> **Enunciado 1**:
Reproduza, do texto sobre a lealdade, o trecho entre "Se, no processo, a" e "comunidade.", inclusive.
> **Enunciado 2**:
No texto sobre a lealdade, quantas vezes por dia, no mínimo, os muçulmanos professam a leitura do Corão?

═══ Fonte

Se, no processo, a realidade física de cada um condicionou os diferentes modos
de vida, as regras básicas da convivência no seio de cada um não mudaram. A
lealdade sempre foi, e continuará sendo, a premissa básica para a continuidade
das sociedades.
De fato,
sem a confiança no grupo não teríamos evoluído. A lealdade foi o fio condutor
desde os grupos ‘naturais’, sob autoridade informal, passando pelos tempos do
‘Direito Divino’ das dinastias, até chegar nos dias em que o ‘Pacto Social’
constitui o Estado-Nação sob a proteção de governos transitórios.
Enquanto o
Pacto Social versa sobre o que temos que fazer, o governo se preocupa com o como
fazer as coisas que temos que fazer para realizar o máximo de satisfação na
comunidade.
O Pacto
Social, ou a Carta Magna ou ainda a Constituição de uma Nação, são os nomes
dados às ferramentas que o Estado coloca à disposição dos governos, como a
estrutura de funcionamento da
autoridade, mas sobretudo oficializa a obrigação da prevalência do caráter de
lealdade nas relações de convivência dos cidadãos, independentemente do poder
atribuído ou conquistado de cada um. Daí a necessidade da Constituição de
promover a lealdade e o patriotismo.
A
importância dessa exaltação fala por si própria nos casos emblemáticos dos
grupos de maior coesão, como entre os muçulmanos e sua ‘religião-política’ ou
entre os americanos. Se os primeiros professam a leitura do seu pacto social, o
Corão, pelo menos 5 vezes por dia, no caso dos Estados Unidos, é um obrigatório
cotidiano para TODAS as idades jurar devoção e lealdade para com a nação,
“mantendo-a indivisível com liberdade e justiça para todos”, através da
veneração de sua bandeira, a representação concreta desses valores.

══════
═══ Dados brutos

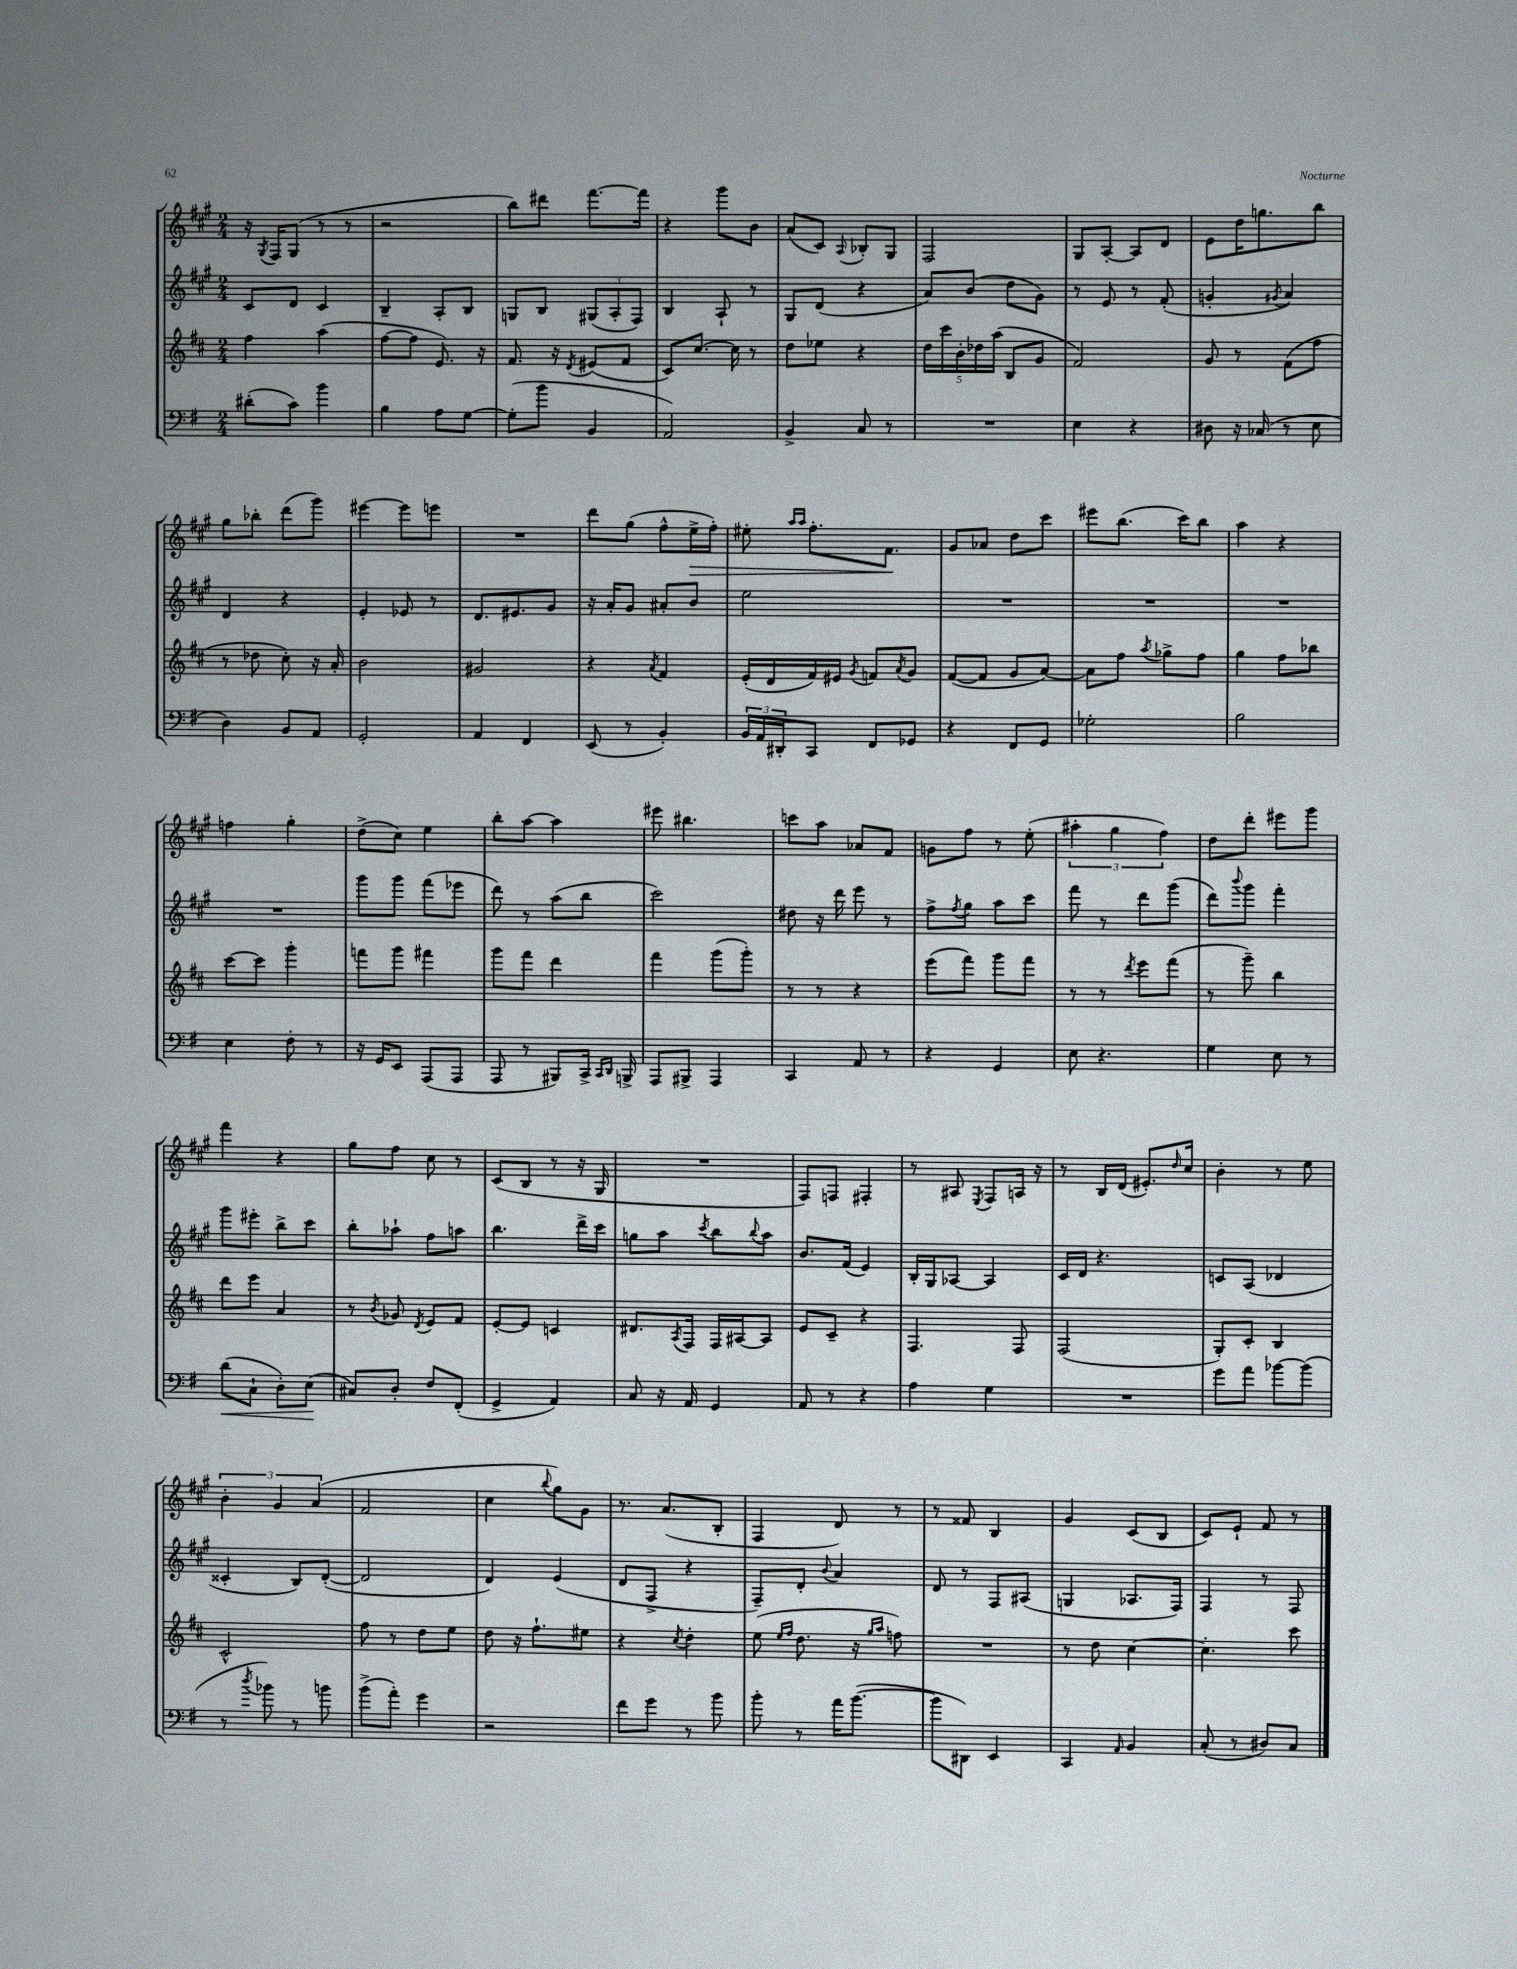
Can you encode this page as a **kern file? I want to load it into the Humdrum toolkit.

══════

> **Resolução completa 1**:
Se, no processo, a realidade física de cada um condicionou os diferentes modos
de vida, as regras básicas da convivência no seio de cada um não mudaram. A
lealdade sempre foi, e continuará sendo, a premissa básica para a continuidade
das sociedades.
De fato,
sem a confiança no grupo não teríamos evoluído. A lealdade foi o fio condutor
desde os grupos ‘naturais’, sob autoridade informal, passando pelos tempos do
‘Direito Divino’ das dinastias, até chegar nos dias em que o ‘Pacto Social’
constitui o Estado-Nação sob a proteção de governos transitórios.
Enquanto o
Pacto Social versa sobre o que temos que fazer, o governo se preocupa com o como
fazer as coisas que temos que fazer para realizar o máximo de satisfação na
comunidade.

> **Resolução completa 2**:
Pelo menos 5 vezes por dia.